Peki yerli ve ulusal imkanlarla geliştirilen sistemlerin Türkiye’ye avantajı ne? Ege, Akdeniz ve Suriye’de Türkiye’ye ne üzere yarar sağlayacak? Türkiye’nin yeni projeleri’ni pahalandıran uzmanlar CNN Türk’e çarpıcı açıklamalarda bulundu. 

ÜRETİLEN ARAÇLAR KOMANDO TABURUNUN YERİNİ ALDI DEDİNİZ, NASIL YORUMLARSINIZ? 

Bahçeşehir Üniversitesi Öğretim Vazifelisi Abdullah Ağar, savunma sanayii projeleri ile ilgili şunları söyledi. 

“Sadece bir SİHA bir komando taburu düzeyinde kuvvet çarpanı. ANKA-3’ü şu anda yapabilen teknolojiye sahip az ülkelerden birisiyiz. Hem hava yer vazifelerinde nokta atışları yapabilecek, keşif gözetleme kabiliyetine misyon yapabilecek. Görünmezlik özelliği ile düşmanın gönderdiği hava araçlarına pusu ve baskın yapabilecek. Taktiksel kabiliyeti var. 

Bir öteki tarafı ile role görevi görecek. ANKA-3 hayalet tarafıyla son derece kıymetli bir özelliği var. Ağır taarruz helikopteri, dünyada bu helikopteri yapan 3 ülkeden birisi olduk. 

Hem yararlı yük olarak hem uçuş sistemleri olarak, iklim ve irtifa şartlarında ortaya koymuş olduğu direnç. 

Bir başka taraftan HÜRJET’imiz. Eğitim uçaklarının yerini alacak. Şu anda kullanmakta olduğumuz F-5’lerin yerini alacak. Bir öbür tarafı yakın takviye uçağı. Bu açıdan baktığımızda küçük bir F-16 modeli diyebilirsiniz. 

Öte tarafta Kaan, stratejik üstünlük sağlamak istiyorsanız bu türlü bir uçağa gereksiniminiz var. Hepsinin yeri doldurulamaz bir özelliği var. Bu silah sistemlerini gören ülkeler Türkiye ile müttefik olmak isteyecekler. 

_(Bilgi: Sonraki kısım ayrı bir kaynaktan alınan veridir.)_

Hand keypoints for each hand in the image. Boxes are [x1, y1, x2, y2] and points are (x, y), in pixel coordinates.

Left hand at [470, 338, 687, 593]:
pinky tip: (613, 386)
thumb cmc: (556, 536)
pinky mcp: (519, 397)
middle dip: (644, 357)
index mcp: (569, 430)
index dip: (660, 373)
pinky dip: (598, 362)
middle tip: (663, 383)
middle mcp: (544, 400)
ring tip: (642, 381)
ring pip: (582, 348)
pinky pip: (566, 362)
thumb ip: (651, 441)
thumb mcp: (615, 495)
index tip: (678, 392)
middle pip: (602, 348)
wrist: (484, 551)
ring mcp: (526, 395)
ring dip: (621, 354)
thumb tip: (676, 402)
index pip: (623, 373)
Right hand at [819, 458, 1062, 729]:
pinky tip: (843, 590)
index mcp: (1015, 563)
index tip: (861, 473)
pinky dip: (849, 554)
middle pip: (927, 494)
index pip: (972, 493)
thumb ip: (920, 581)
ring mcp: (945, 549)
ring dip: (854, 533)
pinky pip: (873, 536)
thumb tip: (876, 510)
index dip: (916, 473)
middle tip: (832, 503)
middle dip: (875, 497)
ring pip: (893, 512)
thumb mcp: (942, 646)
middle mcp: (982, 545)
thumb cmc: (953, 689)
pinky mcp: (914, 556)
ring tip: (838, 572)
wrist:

Bu sistemleri tedarik için ihraç edeceksiniz. Geçen yıl 4.4 milyar dolar kazanımlara ulaştık. Bu platformlarla birlikte katlanarak gidecek. Türkiye stratejik bağımlılıktan kurtuluyor. 

Artık ben de varım jeopolitik olarak ben de giriyorum. Aslında bugünkü şovun temel bir gayesi var. Türkiye ben de varım diyor. 

‘DOSTLARA, DÜŞMANLARA İLETİ VAR’ 

Bir mühendislik birikimi, siyasi irade hepsi bir ortaya geldikten sonra inşa edilebildi. HÜRJET’te, GÖKBEY’de, ANKA-3’te çok büyük bir irade var. Hepsinin bir ortaya gelmesiyle birlikte 5 tane savaş platformunu insanların gözler önüne sermiş oldu. Burada dostlara, düşmanlara bildiri var. “

KADIR DOĞAN: ÖNEMLİ BİR KABİLİYET VAR BURADA 

Savunma Sanayii Uzmanı Kadir Doğan açıklamasında şu tabirleri kullandı: 

“Çok ağır sertifikasyon kaideleri var. Siz yaptığınız sivil bir hava aracını istediğinizi havalimanına indiremiyorsunuz. Burada açıkçası bizim gördüğümüz tam manasıyla hem tasarım, hem üretim hem geliştirmek önemli bir kabiliyet var burada. 

Bu kabiliyetleri TUSAŞ’ta görmek hem bir mühendis olarak görmek gurur verici. 

BU SİSTEMLER, EGE’DE, AKDENİZ’DE, SURİYE’DE GÜÇ ÇARPANI OLUŞTURUR MU? 

Bana kalırsa öncelikle Ege ve Akdeniz’de Türkiye’nin stratejilerini kısıtlamamak gerekiyor. Bir güç istikrarından bahsetmek gerçek değil. Yunanistan, MSB Akar da bahsetti. Bizim istikrarımızı olabilecek bir ülke değil. 

Günümüzde harp alanında en temel stratejilerden bir tanesi harp etrafında kurulan stratejiler, bunlar Türkiye’nin stratejisi de değil. ABD’nin açıkladığı rapor var. İnsansız sistemler yol haritası raporu. ABD’nin amacı beşerli ve insanız sistemleri bir ortada çalıştırabilmek. 

Cumhurbaşkanı Erdoğan, ANKA-3 KIZILELMA birbirleri ile uçuş yapacaklar dedi. Siz bu kadar farklı sistemi bir ortaya getirirseniz bu size şunu sağlayacak. Biz Bahar Kalkanında onlarca İHA’nın bir ortada misyon yaptığını gördük.  

‘TÜRKİYE’NİN AMACINI ÇOK NET GÖSTERİYOR’ 

ABD’nin bile 2040’lara koyduğu gayeleri biz 2030’larda gerçekleştirmeye başlayacağız. Bu Türkiye’nin gayelerini çok net gösteriyor, tarihe geçecek bir gün.”